═══ Quoted passage ═══
Creating jewelry is a very satisfying process for me. I find it a very enjoyable way to spend my time, losing myself in the creative process. I lose track of time with favorite tunes on for hours and hours as I "work"

Because almost every one of my pieces is a one of a kind unique creation, each one is also an experiment. I experiment with materials, design elements, textures and colors, and most of all, techniques of fabrication.

I make all of my works from scratch. Aside from some earring wires recently, i do not purchase pre-made components and put them together. I fabricate all of the parts of the pieces I make from scratch; everything from finding and cutting and polishing the stones/ materials to cutting melting, forging, milling, rolling and shaping the silver and gold. I find this to be very satisfying as none of my parts are standard sizes or shapes, everything comes from the creative process of dreaming of something and then manifesting it in the "real" world.

Sometimes this process amazes me even more by surprising me with lucky accidents which later become useful as elements on other pieces or as new techniques of fabrication or assembling. Recently I had to devise my own way of attaching silver to brass since the two metals seemed to be incompatible for simply soldering them together.

My latest ring, the Full Moon ring really stunned me with its surprise gift. The ring began as a nice lump of recycled silver which i textured in the brief moments while it cooled. It revealed itself as slightly moonish and so I re-melted it and re-worked it till i was satisfied with its moon-likeness. I like to have a lot of content in my pieces at least while I work. I find it very satisfying, so i began to contemplate and remember moon symbolism.

. . . ahh, the full moon, a symbol both simple and complex, speaking of completion of cycle, abundance, and symbolic of the height of power, the peak of clarity, fullness and obtainment of desire . . . and lunacy. In alchemical teachings, the moon is ...a facet of Silver.

Instead of any of the previous forms of ring shanks i have crafted, it struck me that a nice design element could be added to the piece by the mirroring of the full moons circular shape in the band. This was a great way to integrate the main of the ring with the shank, allowing the shank to be more artful on top of being functional. I decided on two large circles with a smaller one in-between which when laid out measured the requisite length to create a size 7&1/2 ring shank, a safe "average" and very common ring size for women. What I found after creating this ring astounded me.

These circles when observed from the bottom appear as another full moon with a waxing crescent moon to the left and a waning crescent moon to the right!
(this photo was taken before i brush-finished the piece)

This was a completely serendipitous aspect of it's design, not an aspect i had intended, but an unforeseen aspect manifest in the form of my design. It blew me away. I wish i could say that i had intended it to be this way, however, i am completely satisfied, and a bit in awe, with the way it came to be.

Sometimes things just happen this way and i take great joy in it.

The moon of this ring is of brushed Sterling Silver with a modicum of patina for the craters and seas. This sits atop a found White Agate which is set in lightly brushed Sterling Silver bezel.

This ring is a size 7&1/2
Main Bezel and stone of this ring measure 1" x 3/4"
═══ Information shown ═══
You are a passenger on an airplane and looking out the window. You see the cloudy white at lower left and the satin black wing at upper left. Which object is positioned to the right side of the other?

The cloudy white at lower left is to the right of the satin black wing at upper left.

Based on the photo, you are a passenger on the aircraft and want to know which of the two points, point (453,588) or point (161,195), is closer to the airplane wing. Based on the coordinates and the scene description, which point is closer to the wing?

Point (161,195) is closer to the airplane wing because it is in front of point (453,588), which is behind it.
═══
═══ Information shown ═══
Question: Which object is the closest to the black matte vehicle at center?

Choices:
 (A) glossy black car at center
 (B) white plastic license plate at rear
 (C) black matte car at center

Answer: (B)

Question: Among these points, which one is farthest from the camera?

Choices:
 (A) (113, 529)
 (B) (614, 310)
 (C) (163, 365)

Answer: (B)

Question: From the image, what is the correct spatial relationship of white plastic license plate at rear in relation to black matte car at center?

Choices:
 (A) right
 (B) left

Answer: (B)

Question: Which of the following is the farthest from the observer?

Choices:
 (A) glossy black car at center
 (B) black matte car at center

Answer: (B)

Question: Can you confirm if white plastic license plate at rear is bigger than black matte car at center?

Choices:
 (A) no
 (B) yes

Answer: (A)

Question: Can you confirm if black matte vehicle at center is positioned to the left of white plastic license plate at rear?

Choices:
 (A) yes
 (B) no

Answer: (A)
═══
## Assigned task A
In the jewelry-making text, what does the silver moon of the Full Moon ring sit on?
## Assigned task B
Using the jewelry-making text, explain why the maker built the Full Moon ring's shank from circles rather than from an earlier shank form.
## Assigned task C
Carry the jewelry-making text forward from its final line.

## Exercise result A
A found White Agate set in a lightly brushed Sterling Silver bezel.

## Exercise result B
Circles in the band would echo the full moon's round shape. This tied the main part of the ring to the shank and let the shank be artful as well as functional. Two large circles with a smaller one between them gave the length needed for a size 7&1/2, a safe, common women's size.

## Exercise result C
Thursday, September 3, 2009

Orlin Helgoe's Visions of the Prairie

When you google the web for Orlin Helgoe, you don't come up with much. He's mentioned briefly by name a few times and, oh, there's an out of print book about him and his paintings . . . and there doesn't seem to be any copies available. It gets even worse when you search web images with his name, all you come up with is misleading photographs of other peoples paintings which would lead the unsuspecting investigator to have a very wrong picture of his work. To me, this is a shame.

Lucky for me, I live in Pueblo Colorado. Now, I haven't used that sentence an awful lot in my life, and I do not use it lightly in this instance. This is Orlin Helgoe's hometown and so there are clues about him to be found here. Many of his paintings are collected at the Sangre de Cristo Arts Center some of which are displayed through the year. The Pueblo City County Library District has a copy of the out of print book. There are other local artists living here who were students of Orlin Helgoe. His family and friends still live here.

The late Orlin Helgoe is known by some as "The Shaman of the Prairie." His work often depicts life and inspired moments on the prairie which he both loved to roam and paint. To me he was one who had absorbed the spirit of earth and sky, and took strength from the visions he recieved of the prairie. His powerful paintings exhibit that he was one who sought to pierce the veil between the seen and the unseen, to unify the outer landscape with the inner world.

His paintings are, well . . . full. Full of images and emotion and something else. Something they draw from the observer, elements which lead the mind of the beholder to translate, or fill in the blanks. Some of his paintings are close up shots of something, like the one of the dead deer he painted after killing his first and last deer on a hunt, or bleak landscapes with mysterious circles floating in the air, or some like the one these pictures come from which is an enormous painting depicting a scene which seems like a multiple exposure shot of several moments and perspectives at one level and then one finds that this multiplicity of scenes is comprised of many other smaller elements, smaller scenes and micro-mysteries.

When I found this stone the scene depicted in the picture jasper was instantly recognizable to me as Helgoe-esque. Although nowhere near as colorful or complex, it definitely reminded me of the elements in his work. When my subconscious mind sought to interperate the imagery of this stone it's only corroborating connection was "Helgoe." Here was a desert scene of mystery complete with the floating wheel within wheel orbs. No mistaking it, this piece was some kind of memorial to Helgoe and and the mystery of the wilderness of the local landscape. Were the stones speaking? Did they miss their lone wanderer? Did they miss the seeker of meaning and mystery, the "Shaman of the Prairie?"